自分勝手な信仰、自分の理解したいように理解する信仰から、聖書に忠実な信仰、教会が2000年かけて、一所懸命に、聖書を読んできたその精髄である正しい教理に即した信仰を私たちが知るようになることを、主は必ず喜んでくださいます。

けれども、私たちの信仰を喜んでおられる主が、私たちの救いにおいて、私たちのその信仰や、私たちを頼りにすることを決してなさることはないということです。

私たちの救いは、行いによらず信仰によるという、ルターの信仰義認という教えを私たちは大切にします。

しかし、もしも、この教えを、私たち人間の救いが、私たちの信仰にかかっていると理解するならば、それは、間違っています。主イエスが決して、信用なさらなかったものを、頼りにし始めてしまっているのです。

これは、ルターや、カルヴァンという人たちの改革が中途半端なものであったから、もう一段、改革を進めて、信仰であっても、私たち人間の側から発せられるものに、救いの条件、神の恵みを頂く条件となるものを完全に取り除く必要があると言うのではありません。

なぜならば、実は、以外かもしれませんが、改革者ルターもカルヴァンも、人間の信仰を神の恵みを頂くための人間側の条件とはそもそも理解してはいなかったからです。

代わりに、一人の人の心に信仰が引き起こされること、それは、神の恵みの業であると信じたのです。

このことは、特にカルヴァンにおいて、はっきりとしています。
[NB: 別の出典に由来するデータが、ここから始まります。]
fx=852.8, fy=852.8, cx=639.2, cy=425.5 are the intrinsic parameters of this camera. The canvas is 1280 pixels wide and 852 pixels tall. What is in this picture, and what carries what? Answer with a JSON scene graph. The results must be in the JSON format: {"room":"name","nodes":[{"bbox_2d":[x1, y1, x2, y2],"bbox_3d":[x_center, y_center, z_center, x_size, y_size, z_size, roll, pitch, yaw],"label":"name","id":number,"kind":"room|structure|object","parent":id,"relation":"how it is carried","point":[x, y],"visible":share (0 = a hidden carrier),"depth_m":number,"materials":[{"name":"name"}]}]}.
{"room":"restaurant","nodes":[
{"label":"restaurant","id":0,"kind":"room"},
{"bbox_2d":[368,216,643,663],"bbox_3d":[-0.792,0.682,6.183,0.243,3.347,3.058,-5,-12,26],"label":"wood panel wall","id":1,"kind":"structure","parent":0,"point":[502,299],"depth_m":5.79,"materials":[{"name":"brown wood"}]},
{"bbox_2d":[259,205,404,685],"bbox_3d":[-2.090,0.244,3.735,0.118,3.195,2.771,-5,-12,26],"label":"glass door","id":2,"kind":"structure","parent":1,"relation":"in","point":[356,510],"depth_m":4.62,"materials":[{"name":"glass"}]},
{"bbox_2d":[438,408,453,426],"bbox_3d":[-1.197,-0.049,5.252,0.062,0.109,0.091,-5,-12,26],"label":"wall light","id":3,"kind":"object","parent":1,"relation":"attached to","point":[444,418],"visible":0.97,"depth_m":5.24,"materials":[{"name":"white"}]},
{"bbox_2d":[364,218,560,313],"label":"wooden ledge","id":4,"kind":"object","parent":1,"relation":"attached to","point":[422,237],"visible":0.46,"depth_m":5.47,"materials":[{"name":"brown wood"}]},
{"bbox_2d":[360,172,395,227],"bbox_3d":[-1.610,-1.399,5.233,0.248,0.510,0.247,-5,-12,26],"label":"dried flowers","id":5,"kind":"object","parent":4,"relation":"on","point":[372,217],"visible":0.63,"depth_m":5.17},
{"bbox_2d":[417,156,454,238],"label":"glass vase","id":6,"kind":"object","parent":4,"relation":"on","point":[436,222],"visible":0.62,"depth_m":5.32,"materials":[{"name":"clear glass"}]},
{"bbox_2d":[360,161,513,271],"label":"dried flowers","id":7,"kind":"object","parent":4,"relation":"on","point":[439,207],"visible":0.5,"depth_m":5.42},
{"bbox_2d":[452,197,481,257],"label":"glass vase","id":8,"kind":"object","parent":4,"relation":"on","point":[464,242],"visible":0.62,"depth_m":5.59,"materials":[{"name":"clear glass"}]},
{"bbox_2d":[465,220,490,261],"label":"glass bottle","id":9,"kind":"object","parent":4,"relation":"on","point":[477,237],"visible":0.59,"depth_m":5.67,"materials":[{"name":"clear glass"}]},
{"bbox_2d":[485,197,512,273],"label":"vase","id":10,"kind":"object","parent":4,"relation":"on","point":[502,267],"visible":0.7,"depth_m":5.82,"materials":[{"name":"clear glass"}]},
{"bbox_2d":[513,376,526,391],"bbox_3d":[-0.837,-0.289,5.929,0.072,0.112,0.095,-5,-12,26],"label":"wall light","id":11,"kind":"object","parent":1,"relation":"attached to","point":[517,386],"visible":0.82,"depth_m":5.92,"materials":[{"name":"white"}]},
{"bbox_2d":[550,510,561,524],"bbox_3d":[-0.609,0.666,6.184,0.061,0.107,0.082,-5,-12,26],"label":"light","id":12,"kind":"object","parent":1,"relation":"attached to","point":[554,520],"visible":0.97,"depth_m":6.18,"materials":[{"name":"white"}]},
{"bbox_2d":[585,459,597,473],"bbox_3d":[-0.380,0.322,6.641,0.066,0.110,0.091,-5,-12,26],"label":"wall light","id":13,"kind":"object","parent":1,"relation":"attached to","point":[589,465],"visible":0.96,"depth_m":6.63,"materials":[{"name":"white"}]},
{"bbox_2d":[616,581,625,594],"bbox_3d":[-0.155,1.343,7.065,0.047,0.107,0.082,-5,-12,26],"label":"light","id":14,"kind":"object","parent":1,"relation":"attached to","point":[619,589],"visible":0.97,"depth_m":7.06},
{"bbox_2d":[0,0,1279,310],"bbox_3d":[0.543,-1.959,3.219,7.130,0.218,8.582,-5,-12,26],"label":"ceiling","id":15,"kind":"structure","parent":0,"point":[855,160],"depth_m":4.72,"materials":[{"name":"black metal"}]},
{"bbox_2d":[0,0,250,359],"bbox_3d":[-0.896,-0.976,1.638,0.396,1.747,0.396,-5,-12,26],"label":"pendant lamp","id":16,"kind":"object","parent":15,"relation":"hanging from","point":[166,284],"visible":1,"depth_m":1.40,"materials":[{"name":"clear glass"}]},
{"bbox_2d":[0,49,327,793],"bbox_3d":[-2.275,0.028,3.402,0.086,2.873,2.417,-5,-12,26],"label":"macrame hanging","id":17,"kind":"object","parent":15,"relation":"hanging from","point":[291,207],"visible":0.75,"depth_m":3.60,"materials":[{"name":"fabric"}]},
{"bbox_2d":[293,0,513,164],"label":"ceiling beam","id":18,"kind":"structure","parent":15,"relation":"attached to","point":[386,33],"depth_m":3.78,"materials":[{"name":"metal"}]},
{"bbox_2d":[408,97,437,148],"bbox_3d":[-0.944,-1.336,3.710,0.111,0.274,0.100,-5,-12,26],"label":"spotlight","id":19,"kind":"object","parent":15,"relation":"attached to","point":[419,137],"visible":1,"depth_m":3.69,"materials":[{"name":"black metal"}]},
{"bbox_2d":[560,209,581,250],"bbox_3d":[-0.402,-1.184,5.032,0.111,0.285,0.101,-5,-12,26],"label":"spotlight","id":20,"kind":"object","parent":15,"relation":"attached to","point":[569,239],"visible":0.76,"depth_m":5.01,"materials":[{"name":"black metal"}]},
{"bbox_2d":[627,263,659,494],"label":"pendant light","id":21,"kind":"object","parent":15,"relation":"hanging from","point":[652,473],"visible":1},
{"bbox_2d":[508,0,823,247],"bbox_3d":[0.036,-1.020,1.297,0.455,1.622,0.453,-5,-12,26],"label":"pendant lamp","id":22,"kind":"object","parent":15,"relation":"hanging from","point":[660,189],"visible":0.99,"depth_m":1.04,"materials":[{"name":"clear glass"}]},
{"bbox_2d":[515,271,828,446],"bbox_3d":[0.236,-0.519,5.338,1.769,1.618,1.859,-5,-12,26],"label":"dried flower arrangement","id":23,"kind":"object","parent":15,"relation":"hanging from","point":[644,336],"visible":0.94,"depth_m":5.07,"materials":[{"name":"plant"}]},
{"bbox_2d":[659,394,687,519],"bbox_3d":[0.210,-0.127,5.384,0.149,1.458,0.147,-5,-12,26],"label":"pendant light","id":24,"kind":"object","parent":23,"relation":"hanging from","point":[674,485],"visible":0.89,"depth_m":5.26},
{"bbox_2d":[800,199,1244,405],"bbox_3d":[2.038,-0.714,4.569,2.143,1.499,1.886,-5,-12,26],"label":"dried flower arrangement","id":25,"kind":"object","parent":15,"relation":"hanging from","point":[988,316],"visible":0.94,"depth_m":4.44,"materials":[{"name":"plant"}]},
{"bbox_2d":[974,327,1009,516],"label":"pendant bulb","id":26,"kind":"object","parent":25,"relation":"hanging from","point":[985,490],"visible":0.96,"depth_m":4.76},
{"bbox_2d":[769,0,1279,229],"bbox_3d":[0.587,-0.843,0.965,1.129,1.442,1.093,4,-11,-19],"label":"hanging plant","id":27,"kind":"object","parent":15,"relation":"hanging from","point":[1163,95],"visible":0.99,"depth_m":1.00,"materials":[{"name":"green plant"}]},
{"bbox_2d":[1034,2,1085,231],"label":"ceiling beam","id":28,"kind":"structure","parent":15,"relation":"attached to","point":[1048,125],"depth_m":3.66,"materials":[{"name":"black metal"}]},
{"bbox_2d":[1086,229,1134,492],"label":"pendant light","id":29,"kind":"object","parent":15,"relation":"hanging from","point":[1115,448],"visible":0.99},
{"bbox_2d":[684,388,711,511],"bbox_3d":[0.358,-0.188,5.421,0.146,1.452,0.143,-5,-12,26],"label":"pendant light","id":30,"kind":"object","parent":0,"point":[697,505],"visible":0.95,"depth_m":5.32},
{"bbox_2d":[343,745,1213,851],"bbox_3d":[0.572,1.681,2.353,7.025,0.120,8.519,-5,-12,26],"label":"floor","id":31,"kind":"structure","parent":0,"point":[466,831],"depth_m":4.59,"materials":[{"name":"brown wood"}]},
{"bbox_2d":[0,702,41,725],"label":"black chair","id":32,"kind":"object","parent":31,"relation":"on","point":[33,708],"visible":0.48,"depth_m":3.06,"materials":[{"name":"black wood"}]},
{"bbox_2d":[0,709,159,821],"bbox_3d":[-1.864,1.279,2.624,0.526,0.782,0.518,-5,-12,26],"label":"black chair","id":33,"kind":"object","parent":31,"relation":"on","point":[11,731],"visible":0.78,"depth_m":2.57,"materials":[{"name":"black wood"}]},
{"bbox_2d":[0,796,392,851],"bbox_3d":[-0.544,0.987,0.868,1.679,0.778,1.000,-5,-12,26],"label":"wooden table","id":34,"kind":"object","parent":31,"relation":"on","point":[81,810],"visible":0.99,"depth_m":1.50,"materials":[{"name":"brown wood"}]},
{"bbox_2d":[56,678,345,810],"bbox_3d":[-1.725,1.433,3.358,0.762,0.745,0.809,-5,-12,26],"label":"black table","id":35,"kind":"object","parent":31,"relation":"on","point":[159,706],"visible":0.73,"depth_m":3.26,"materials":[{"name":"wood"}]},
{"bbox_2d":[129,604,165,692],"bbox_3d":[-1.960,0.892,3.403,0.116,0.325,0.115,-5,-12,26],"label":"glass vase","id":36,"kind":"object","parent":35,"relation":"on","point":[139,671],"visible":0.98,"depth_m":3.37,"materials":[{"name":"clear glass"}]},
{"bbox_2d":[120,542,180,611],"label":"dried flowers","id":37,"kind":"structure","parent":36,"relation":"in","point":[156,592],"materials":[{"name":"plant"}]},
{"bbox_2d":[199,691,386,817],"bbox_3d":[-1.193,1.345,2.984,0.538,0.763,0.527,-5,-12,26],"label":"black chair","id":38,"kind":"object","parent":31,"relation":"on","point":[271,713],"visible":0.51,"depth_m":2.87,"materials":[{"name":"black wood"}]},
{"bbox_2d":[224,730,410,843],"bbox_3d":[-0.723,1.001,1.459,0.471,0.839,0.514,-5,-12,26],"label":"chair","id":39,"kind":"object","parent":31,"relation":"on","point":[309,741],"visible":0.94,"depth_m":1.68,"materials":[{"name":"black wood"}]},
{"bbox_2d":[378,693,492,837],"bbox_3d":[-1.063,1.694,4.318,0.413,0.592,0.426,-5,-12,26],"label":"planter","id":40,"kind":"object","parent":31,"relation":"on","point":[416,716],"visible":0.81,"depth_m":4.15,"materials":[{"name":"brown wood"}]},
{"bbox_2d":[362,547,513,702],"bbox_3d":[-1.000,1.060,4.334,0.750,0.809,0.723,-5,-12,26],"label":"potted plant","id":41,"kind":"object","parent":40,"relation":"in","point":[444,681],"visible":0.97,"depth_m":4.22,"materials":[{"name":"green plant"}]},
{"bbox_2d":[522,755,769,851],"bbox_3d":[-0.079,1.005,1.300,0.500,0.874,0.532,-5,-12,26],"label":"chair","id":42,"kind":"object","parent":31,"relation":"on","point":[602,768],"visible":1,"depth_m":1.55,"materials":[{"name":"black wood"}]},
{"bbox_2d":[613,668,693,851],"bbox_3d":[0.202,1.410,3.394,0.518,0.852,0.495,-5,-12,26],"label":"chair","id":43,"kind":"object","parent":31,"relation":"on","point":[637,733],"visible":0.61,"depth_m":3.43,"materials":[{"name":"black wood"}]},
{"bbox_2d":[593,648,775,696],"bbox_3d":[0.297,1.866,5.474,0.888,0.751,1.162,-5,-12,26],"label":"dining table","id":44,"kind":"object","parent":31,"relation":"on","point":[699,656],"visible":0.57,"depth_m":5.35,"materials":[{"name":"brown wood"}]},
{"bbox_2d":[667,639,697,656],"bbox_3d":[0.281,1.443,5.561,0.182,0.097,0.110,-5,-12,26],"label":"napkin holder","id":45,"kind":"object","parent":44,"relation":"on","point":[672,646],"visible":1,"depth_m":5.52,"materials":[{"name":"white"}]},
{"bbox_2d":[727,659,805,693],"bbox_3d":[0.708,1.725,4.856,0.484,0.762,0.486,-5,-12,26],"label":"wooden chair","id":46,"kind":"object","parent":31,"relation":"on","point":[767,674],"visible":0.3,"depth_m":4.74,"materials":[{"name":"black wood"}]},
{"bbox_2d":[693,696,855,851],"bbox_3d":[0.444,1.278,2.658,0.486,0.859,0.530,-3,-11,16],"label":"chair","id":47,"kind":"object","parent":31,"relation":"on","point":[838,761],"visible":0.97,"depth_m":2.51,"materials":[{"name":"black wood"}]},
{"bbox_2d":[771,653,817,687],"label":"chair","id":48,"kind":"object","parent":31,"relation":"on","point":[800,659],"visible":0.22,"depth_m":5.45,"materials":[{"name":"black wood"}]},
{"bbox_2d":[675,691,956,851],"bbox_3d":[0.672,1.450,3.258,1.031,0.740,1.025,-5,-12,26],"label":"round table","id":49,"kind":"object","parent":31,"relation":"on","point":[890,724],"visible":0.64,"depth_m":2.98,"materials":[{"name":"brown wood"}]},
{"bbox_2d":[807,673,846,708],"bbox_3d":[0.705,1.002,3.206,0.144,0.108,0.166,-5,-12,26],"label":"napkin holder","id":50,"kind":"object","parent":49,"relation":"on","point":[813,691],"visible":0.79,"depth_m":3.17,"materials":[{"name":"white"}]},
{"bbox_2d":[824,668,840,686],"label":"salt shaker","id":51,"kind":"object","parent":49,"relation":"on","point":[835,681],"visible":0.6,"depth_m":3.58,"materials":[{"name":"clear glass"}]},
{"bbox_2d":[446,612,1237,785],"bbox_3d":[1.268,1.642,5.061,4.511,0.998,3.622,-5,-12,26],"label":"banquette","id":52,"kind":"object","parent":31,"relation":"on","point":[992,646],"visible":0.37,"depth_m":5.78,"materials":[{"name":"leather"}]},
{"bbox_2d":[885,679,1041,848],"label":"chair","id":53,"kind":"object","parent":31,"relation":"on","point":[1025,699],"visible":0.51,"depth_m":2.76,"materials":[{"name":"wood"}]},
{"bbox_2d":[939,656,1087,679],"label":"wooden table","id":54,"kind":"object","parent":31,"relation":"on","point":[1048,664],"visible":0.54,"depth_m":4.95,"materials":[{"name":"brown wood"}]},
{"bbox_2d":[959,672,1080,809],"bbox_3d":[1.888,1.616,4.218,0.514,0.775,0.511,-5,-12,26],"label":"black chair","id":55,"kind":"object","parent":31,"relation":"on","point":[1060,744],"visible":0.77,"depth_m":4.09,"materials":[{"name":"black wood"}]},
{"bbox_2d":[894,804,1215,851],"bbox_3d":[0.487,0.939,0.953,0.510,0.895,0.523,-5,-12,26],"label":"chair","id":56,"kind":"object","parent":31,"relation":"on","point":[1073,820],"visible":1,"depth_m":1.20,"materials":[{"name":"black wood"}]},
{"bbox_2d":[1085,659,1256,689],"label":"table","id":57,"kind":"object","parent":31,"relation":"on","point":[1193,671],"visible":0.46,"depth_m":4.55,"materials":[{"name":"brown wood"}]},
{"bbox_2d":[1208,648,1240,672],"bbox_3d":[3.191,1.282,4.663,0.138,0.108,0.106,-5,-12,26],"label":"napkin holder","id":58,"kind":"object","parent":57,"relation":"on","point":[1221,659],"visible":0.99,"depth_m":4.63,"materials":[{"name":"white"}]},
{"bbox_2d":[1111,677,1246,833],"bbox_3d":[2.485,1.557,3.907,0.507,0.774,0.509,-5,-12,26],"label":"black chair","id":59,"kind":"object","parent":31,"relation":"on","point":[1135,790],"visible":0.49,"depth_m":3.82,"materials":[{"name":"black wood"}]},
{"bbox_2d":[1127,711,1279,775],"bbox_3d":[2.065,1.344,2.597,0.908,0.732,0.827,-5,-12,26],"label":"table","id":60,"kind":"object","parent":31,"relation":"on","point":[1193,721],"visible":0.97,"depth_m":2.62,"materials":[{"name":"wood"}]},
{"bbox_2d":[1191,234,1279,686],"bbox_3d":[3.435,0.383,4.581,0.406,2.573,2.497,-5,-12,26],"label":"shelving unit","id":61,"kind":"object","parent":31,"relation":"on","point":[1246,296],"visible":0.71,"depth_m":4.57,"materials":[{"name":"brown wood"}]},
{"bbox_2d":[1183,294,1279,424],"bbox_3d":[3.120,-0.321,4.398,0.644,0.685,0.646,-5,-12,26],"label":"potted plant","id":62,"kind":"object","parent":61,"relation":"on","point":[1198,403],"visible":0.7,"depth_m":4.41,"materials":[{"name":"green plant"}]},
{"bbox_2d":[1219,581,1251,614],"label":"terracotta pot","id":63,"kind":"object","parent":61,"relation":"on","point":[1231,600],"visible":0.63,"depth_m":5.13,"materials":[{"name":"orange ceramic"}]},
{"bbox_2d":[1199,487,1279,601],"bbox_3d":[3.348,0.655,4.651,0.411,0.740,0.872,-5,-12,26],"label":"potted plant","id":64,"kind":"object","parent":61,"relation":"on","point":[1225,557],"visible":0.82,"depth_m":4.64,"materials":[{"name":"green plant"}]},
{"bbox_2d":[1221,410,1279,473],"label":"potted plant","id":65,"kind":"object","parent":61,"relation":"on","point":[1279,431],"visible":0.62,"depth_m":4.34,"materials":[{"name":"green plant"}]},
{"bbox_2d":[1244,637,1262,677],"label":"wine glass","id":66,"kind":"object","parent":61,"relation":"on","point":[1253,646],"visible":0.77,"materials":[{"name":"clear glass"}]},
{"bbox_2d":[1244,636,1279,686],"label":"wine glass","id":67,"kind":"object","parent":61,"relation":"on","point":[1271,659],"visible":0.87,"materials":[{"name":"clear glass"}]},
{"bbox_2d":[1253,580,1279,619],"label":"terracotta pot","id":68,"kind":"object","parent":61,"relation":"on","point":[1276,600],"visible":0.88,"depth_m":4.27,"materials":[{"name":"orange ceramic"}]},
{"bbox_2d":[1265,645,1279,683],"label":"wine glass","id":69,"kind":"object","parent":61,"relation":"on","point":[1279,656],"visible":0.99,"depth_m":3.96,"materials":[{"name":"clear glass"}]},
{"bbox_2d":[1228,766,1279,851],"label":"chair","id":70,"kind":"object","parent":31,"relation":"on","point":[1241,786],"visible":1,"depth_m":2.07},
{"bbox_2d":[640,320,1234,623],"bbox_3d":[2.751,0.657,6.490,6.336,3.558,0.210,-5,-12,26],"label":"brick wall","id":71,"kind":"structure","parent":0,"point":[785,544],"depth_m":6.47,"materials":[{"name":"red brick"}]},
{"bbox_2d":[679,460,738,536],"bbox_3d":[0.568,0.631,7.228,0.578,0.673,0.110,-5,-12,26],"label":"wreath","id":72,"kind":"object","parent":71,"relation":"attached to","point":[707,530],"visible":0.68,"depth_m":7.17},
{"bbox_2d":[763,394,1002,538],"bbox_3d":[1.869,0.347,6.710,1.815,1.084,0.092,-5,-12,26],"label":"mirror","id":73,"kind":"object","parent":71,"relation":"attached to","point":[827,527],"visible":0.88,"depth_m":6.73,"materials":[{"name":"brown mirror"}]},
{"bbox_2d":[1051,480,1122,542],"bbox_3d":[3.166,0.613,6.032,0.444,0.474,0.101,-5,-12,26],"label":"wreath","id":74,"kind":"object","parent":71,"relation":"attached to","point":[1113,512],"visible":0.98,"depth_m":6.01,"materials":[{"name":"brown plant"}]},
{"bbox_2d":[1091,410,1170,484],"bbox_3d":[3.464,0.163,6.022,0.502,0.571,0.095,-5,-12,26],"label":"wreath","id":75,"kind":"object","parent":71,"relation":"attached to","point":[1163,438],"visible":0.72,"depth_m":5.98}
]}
カルヴァンは、いつでも選びを強調したというのは、長く教会に通う人は、何度も聞いてきたと思います。

 

カルヴァンの語る救いへの選びとは、神の救いは、私たち人間がまったく関係することのない、神の一方的な恵みによって私たちを救われるという、神の絶対の恩寵を語る教理の言葉です。

それは、カルヴァンが、神さまの選びが、信仰に先立つと、いつでも語ったということなのです。
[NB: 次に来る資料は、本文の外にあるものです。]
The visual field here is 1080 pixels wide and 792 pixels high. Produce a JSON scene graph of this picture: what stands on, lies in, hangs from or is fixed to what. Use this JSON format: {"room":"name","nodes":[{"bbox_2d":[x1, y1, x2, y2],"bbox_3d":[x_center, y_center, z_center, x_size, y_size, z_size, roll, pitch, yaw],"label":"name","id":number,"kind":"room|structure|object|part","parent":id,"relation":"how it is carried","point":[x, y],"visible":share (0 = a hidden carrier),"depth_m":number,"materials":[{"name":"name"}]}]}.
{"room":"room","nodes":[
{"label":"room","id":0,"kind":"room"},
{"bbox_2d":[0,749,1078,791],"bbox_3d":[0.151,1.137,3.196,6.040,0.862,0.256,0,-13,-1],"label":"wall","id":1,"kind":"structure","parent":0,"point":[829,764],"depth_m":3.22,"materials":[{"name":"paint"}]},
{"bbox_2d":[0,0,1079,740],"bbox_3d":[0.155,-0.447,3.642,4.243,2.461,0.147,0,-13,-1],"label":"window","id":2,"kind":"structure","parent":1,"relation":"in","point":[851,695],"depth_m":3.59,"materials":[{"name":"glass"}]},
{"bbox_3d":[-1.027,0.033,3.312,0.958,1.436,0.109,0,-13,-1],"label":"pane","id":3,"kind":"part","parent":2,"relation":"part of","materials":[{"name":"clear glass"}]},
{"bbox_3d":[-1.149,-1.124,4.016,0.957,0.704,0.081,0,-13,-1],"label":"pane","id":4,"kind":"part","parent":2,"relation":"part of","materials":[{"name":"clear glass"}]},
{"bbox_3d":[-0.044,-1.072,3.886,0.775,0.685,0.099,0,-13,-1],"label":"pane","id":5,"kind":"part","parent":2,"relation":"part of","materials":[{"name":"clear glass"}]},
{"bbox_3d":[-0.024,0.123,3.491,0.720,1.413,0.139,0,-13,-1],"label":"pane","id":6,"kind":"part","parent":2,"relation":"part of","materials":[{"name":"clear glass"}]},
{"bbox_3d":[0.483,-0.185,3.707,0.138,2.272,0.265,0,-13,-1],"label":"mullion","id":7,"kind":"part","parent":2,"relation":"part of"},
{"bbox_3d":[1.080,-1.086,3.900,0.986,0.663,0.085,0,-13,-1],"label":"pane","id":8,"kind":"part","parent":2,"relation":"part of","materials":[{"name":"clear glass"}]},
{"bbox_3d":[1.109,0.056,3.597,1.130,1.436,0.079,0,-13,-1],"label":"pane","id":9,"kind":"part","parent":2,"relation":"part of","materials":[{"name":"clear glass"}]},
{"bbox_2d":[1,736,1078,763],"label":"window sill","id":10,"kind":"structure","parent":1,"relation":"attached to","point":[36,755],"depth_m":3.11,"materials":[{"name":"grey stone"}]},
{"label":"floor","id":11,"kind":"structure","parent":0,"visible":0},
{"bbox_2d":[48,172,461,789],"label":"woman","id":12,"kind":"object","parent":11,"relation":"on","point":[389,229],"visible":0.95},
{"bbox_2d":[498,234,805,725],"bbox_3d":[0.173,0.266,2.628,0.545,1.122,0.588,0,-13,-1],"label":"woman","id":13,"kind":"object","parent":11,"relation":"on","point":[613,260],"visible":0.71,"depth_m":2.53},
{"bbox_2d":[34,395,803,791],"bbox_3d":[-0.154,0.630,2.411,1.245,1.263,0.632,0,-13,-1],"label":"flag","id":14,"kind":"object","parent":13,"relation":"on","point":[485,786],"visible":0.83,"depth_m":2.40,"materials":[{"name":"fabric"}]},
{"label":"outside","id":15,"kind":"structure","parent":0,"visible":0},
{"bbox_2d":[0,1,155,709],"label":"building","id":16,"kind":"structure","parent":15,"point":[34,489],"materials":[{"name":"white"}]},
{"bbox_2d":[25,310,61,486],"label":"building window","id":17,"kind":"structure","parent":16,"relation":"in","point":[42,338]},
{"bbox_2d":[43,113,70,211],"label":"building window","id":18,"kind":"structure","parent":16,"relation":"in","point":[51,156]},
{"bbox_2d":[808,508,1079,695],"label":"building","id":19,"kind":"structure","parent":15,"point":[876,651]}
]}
誤解されることが多い選びの信仰ですが、これは、とても慰め深い教えです。

 

私たちの信頼ではなく、私たちの信仰ではなく、私たちの認識ではなく、主イエスだけが生命の源泉であり、主イエスだけが救いの錨であると力強く語っているのです。

 

既に一方的な選びによって私たちを捕らえていてくださる神への感謝の応答として、私たちの信仰が続くのです。

 

私たちの信仰は私たちの救いの源泉ではありえないのです。けれども、だからこそまた、十分に自分たちの信仰を吟味することも、できるでしょう。

 

私たちの信仰が究極的なものではないのなら、何度でも、最初から検証し直すこともできるのです。その際、たとえ、ずれた道に進んでいることが明らかになったとしても、その間も、神の恵みから外れてしまっていたと考える必要はないからです。キリストにある神の愛は、信用ならない者を愛しぬく愛、その独り子を賜るほどに、ふさわしくない者を愛しぬく愛だからです。

 

このキリストの愛の勝利は、将来のものではなく、2000年前のキリストの十字架において、既に打ち立てられたものです。

 

どんなに暗闇が深く見える時も、闇は光に追いつかず、闇は光に打ち勝たないのです。

 

この後に持たれます教会総会は、昨年度を振り返り、また新年度を展望するものとなります。

 

この時代、この教会に生きることを任された私たちの歩みは昨年度も、決して順調なものではありませんし、新年度も、雲一つないということはありません。

 

けれども、私たちの歩みがどんなに貧しく、欠けの多いものであったとしても、私たちがどうあろうと、私たちを見棄てることのない十字架とご復活のキリストが、先立って進まれる歩みです。

 

安心して、貧しきこの身を、お献げするのみです。